> **Task to carry out**
Select and copy out every line in the records containing "create".

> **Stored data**
○ ○ ○ ○
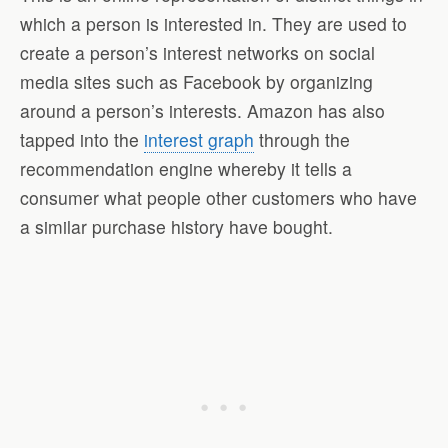
which a person is interested in. They are used to
create a person’s interest networks on social
media sites such as Facebook by organizing
around a person’s interests. Amazon has also
tapped into the
interest graph
through the
recommendation engine whereby it tells a
consumer what people other customers who have
a similar purchase history have bought.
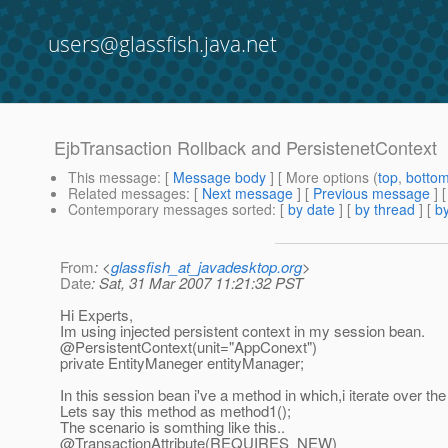
users@glassfish.java.net
EjbTransaction Rollback and PersistenetContext
This message
: [
Message body
] [ More options (
top
,
botto
Related messages
:
[
Next message
] [
Previous message
]
Contemporary messages sorted
: [
by date
] [
by thread
] [
by
From
: <
glassfish_at_javadesktop.org
>
Date
: Sat, 31 Mar 2007 11:21:32 PST
Hi Experts,
Im using injected persistent context in my session bean.
@PersistentContext(unit="AppConext")
private EntityManeger entityManager;
In this session bean i've a method in which,i iterate over the l
Lets say this method as method1();
The scenario is somthing like this..
@TransactionAttribute(REQUIRES_NEW)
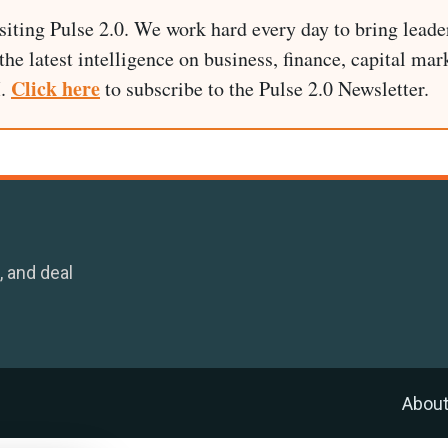
siting Pulse 2.0. We work hard every day to bring leade
he latest intelligence on business, finance, capital mark
Click here
I.
to subscribe to the Pulse 2.0 Newsletter.
, and deal
Abou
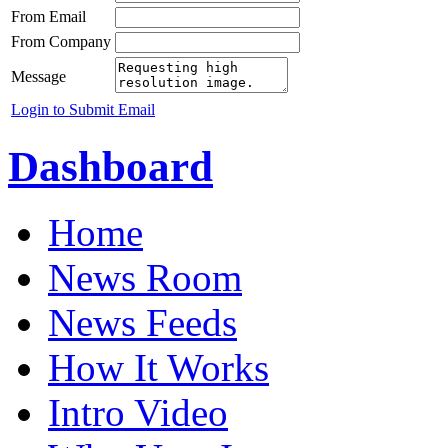
From Email
From Company
Message
Login to Submit Email
Dashboard
Home
News Room
News Feeds
How It Works
Intro Video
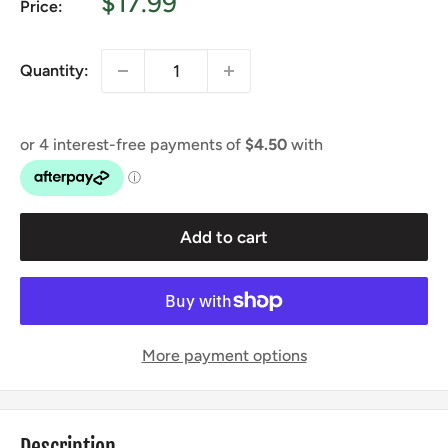
Sale
$17.99
Price:
price
Quantity:
Add to cart
More payment options
Description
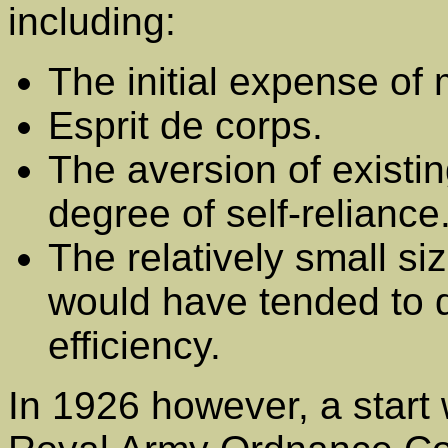
including:
The initial expense of
Esprit de corps.
The aversion of existin
degree of self-reliance
The relatively small si
would have tended to d
efficiency.
In 1926 however, a start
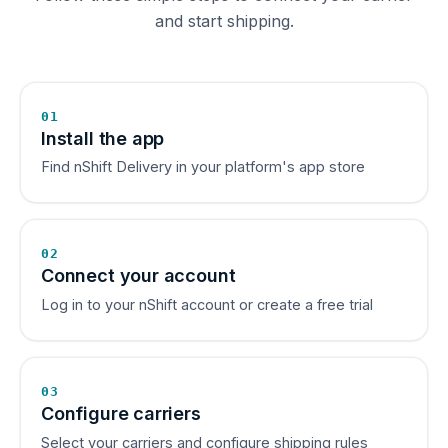
and start shipping.
01
Install the app
Find nShift Delivery in your platform's app store
02
Connect your account
Log in to your nShift account or create a free trial
03
Configure carriers
Select your carriers and configure shipping rules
○ ○ ○ ○
> **Your solution**
create a person’s interest networks on social
Log in to your nShift account or create a free trial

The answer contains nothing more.